**Records to use**
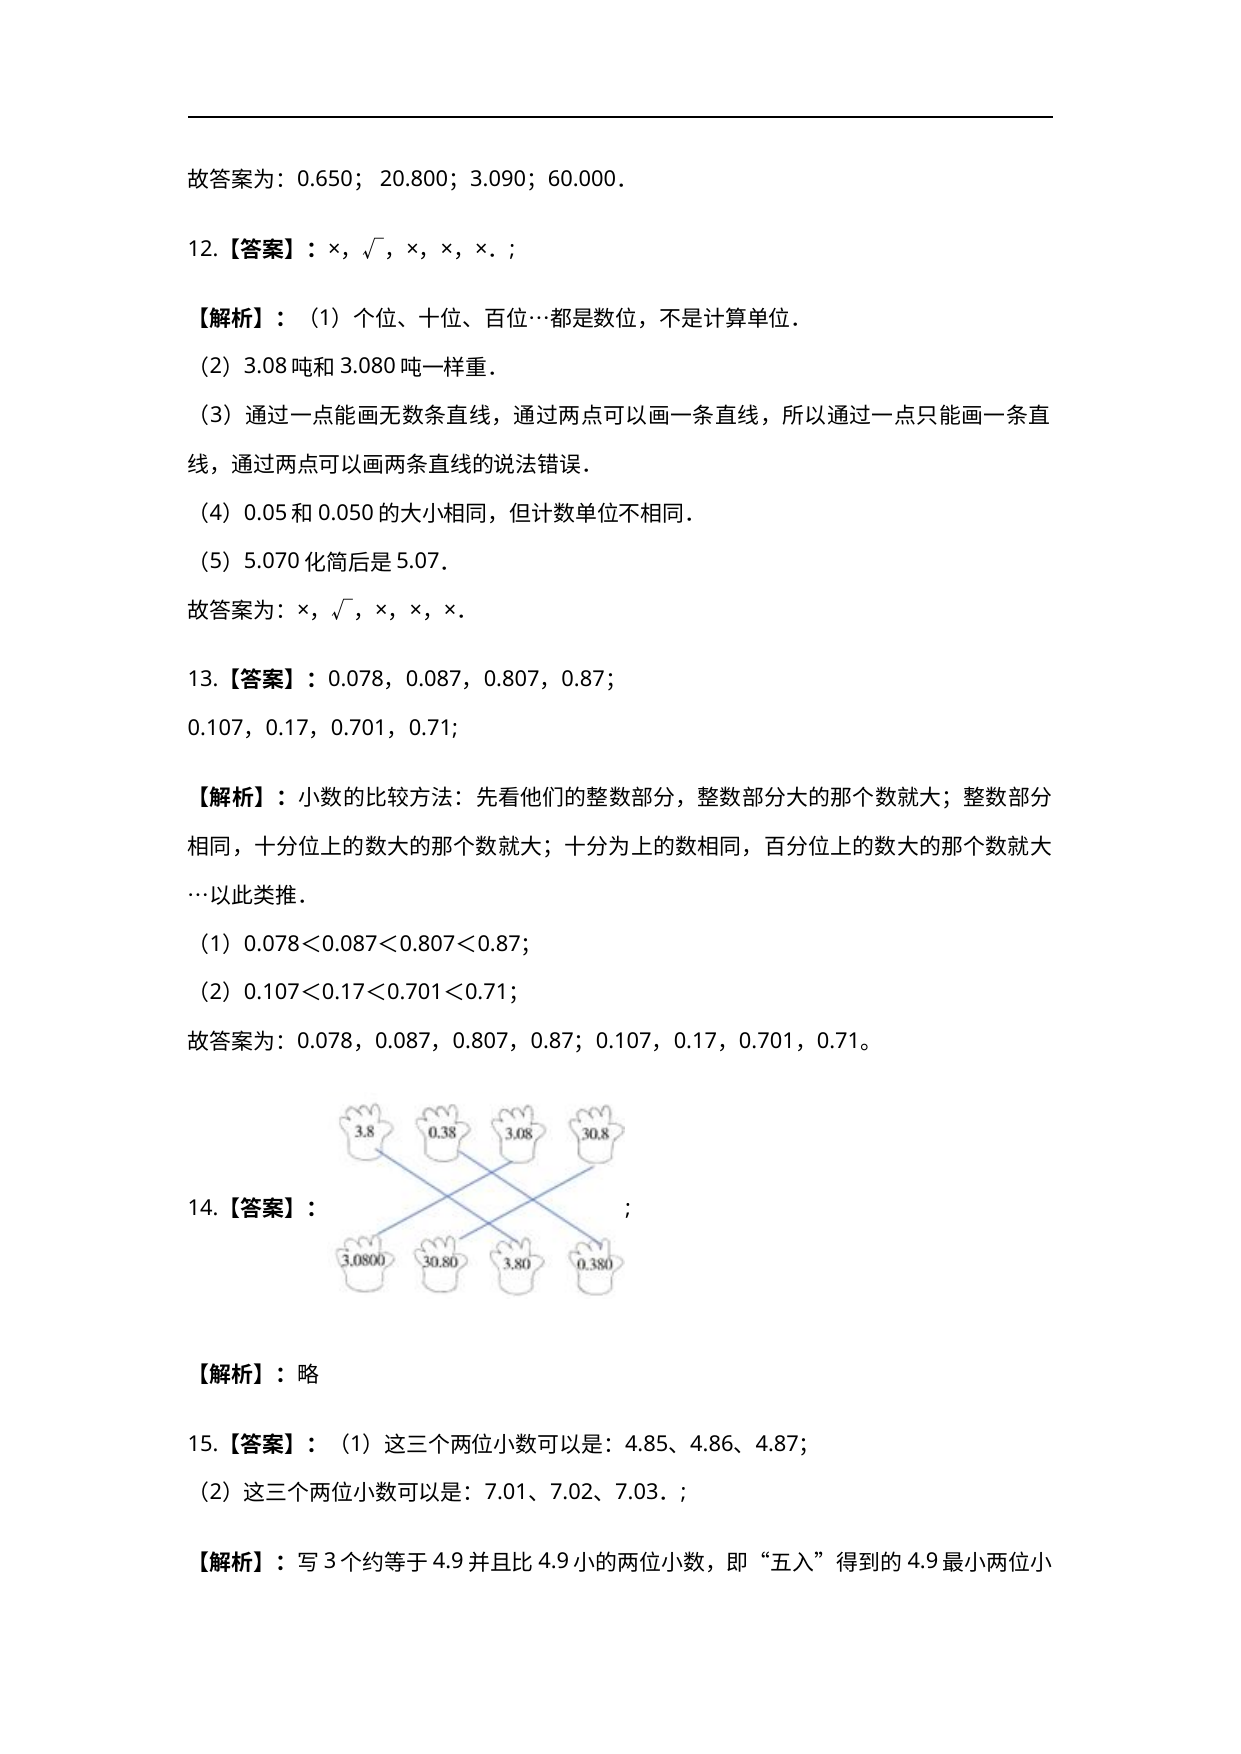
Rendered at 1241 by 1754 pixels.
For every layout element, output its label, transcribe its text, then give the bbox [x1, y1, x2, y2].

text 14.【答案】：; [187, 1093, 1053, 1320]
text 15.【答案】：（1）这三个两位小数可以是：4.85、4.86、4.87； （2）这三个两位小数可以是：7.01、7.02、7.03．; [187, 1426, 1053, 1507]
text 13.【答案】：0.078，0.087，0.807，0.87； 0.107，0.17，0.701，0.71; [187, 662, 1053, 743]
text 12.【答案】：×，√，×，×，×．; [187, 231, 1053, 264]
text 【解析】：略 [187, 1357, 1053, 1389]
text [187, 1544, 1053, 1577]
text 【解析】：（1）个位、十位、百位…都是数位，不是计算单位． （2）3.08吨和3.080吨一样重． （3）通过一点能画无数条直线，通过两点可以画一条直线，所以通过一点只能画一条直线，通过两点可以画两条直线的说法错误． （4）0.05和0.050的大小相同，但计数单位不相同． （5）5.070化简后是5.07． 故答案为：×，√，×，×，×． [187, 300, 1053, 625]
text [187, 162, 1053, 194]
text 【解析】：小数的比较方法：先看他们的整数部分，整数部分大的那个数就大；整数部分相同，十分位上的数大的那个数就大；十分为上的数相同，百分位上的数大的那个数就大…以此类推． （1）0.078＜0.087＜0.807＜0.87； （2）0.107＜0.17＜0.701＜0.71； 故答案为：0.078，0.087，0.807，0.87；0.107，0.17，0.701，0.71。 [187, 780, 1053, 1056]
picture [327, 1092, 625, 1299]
==
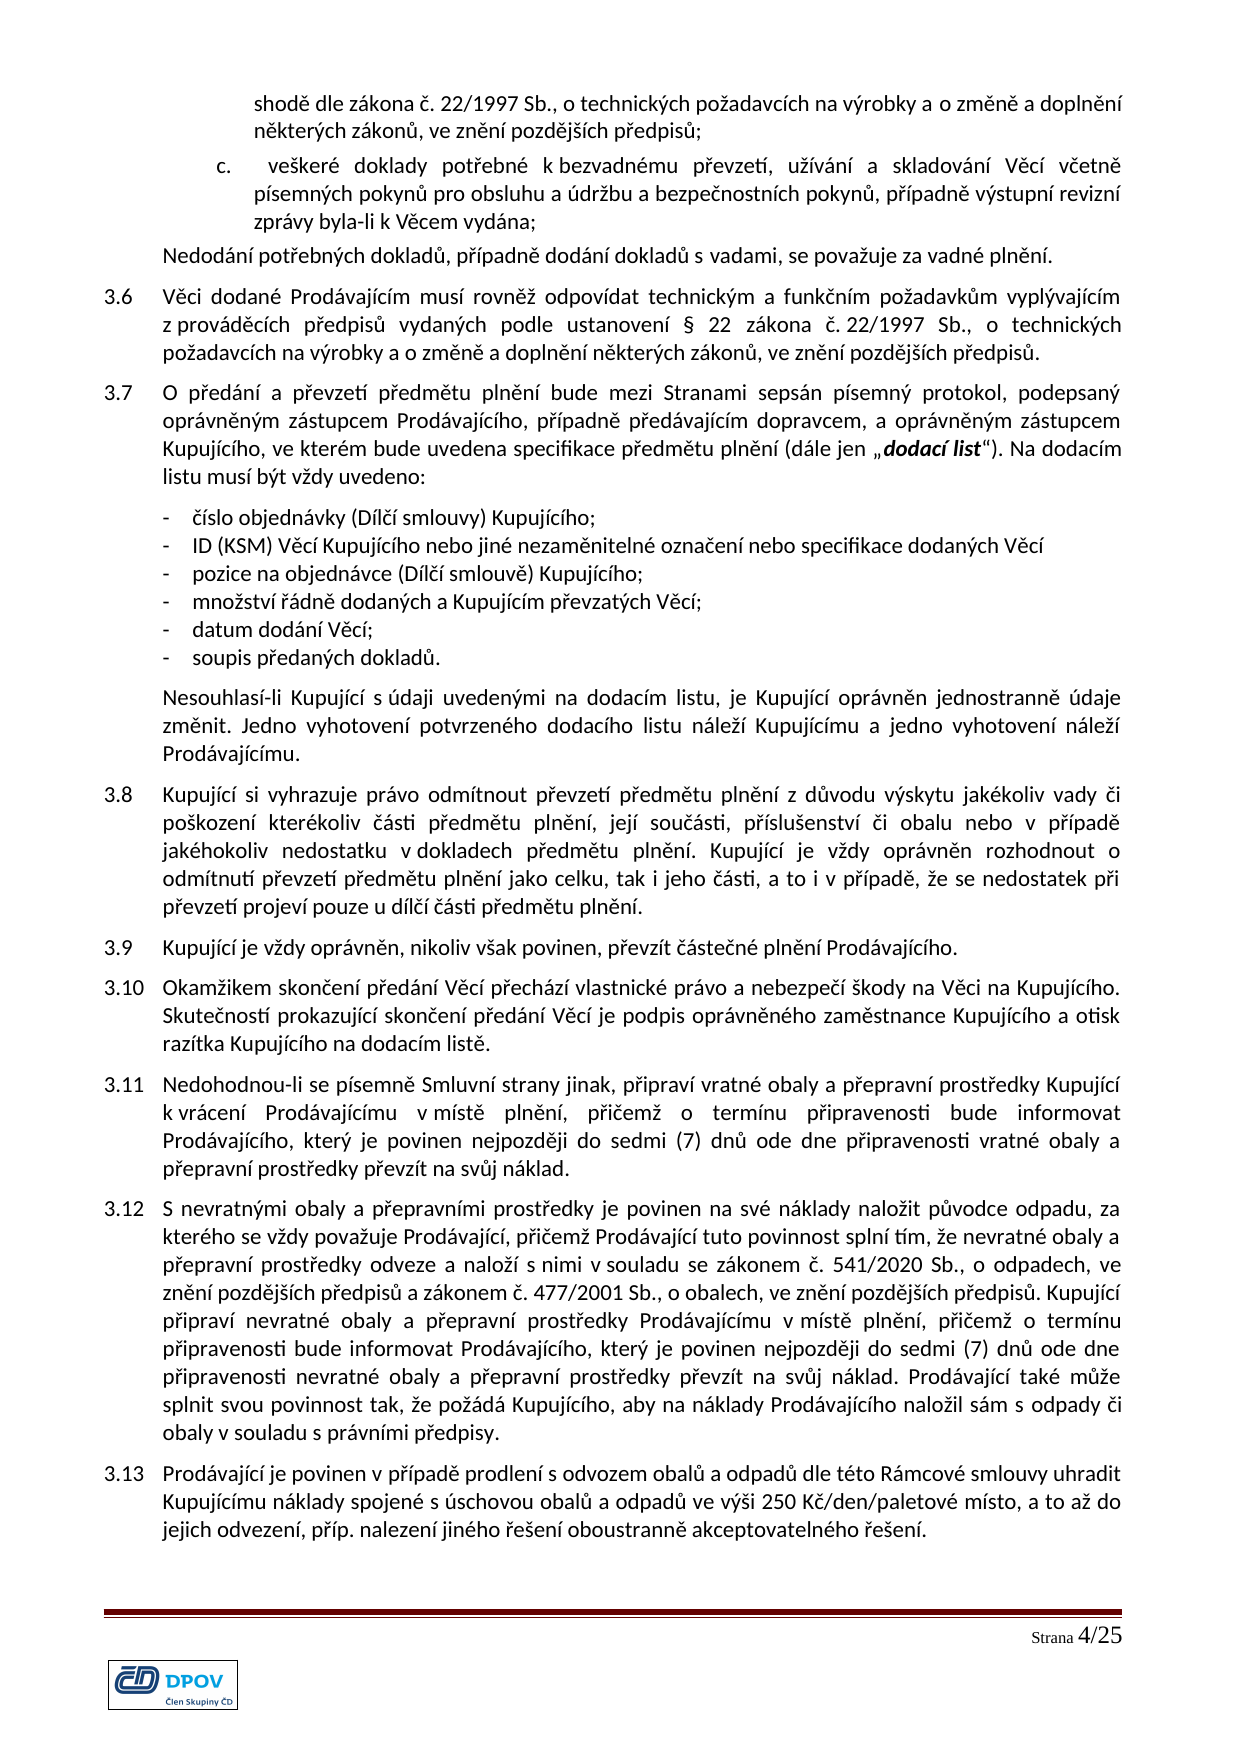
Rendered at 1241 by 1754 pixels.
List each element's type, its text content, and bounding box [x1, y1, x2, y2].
...
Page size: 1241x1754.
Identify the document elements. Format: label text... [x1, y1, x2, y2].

**Task**
Please give again the lines above between the line holding "Page size: 1241x1754." and the line holding "Identify the document", inclusive, exactly as they are and with nothing added.

**Output for this task**
Page size: 1241x1754.
Identify the document elements. Format: label text... [x1, y1, x2, y2].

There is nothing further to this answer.